No Brasil, há várias desculpas para não fazer doações, desde a segurança e não querer tornar isso público. É uma questão complexa, falta consciência comunitária mesmo
Por que o modelo de financial endowment, que o senhor trouxe para o Fundo Areguá, ainda é tão raro no Brasil?
O endowment é o que traduzimos como fundo patrimonial, uma doação feita para um fim específico, por exemplo, para um museu ou universidade, em que se usa o resultado financeiro (apenas o rendimento do fundo, e não o dinheiro doado em si) em prol da atividade para a qual ele foi criado. Nos Estados Unidos, o endowment é uma figura jurídica, no Brasil, estamos lutando para que também seja. Já existiam duas leis sobre o tema correndo, uma no Senado e outra na Câmara.

════════

▶ **O QUE FAZER**
Transcreva na íntegra o texto sobre fundos patrimoniais, sem alterar nenhuma palavra nem a pontuação.

▶ **DADOS DE ORIGEM**
════════

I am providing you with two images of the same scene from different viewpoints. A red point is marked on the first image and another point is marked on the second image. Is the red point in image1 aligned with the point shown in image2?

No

════════

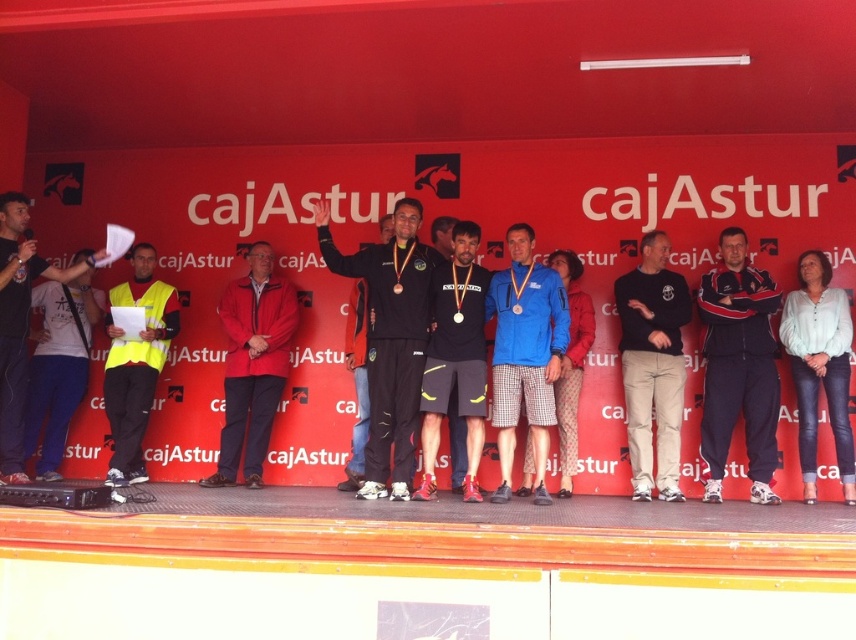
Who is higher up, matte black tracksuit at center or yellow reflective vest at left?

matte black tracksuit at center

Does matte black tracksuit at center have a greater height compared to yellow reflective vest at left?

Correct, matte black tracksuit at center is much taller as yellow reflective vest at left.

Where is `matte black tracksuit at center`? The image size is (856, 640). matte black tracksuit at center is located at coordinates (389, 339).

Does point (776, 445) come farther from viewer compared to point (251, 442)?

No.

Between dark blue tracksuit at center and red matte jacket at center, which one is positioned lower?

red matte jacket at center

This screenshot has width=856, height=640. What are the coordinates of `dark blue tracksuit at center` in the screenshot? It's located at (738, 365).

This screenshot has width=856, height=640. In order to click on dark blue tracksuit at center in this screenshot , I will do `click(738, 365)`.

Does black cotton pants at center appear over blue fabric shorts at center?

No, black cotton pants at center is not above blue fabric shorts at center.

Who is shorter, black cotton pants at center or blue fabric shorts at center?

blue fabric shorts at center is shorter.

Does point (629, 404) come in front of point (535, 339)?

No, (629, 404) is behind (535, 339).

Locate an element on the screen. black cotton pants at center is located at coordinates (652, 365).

════════

▶ **RESULTADO**
No Brasil, há várias desculpas para não fazer doações, desde a segurança e não querer tornar isso público. É uma questão complexa, falta consciência comunitária mesmo
Por que o modelo de financial endowment, que o senhor trouxe para o Fundo Areguá, ainda é tão raro no Brasil?
O endowment é o que traduzimos como fundo patrimonial, uma doação feita para um fim específico, por exemplo, para um museu ou universidade, em que se usa o resultado financeiro (apenas o rendimento do fundo, e não o dinheiro doado em si) em prol da atividade para a qual ele foi criado. Nos Estados Unidos, o endowment é uma figura jurídica, no Brasil, estamos lutando para que também seja. Já existiam duas leis sobre o tema correndo, uma no Senado e outra na Câmara.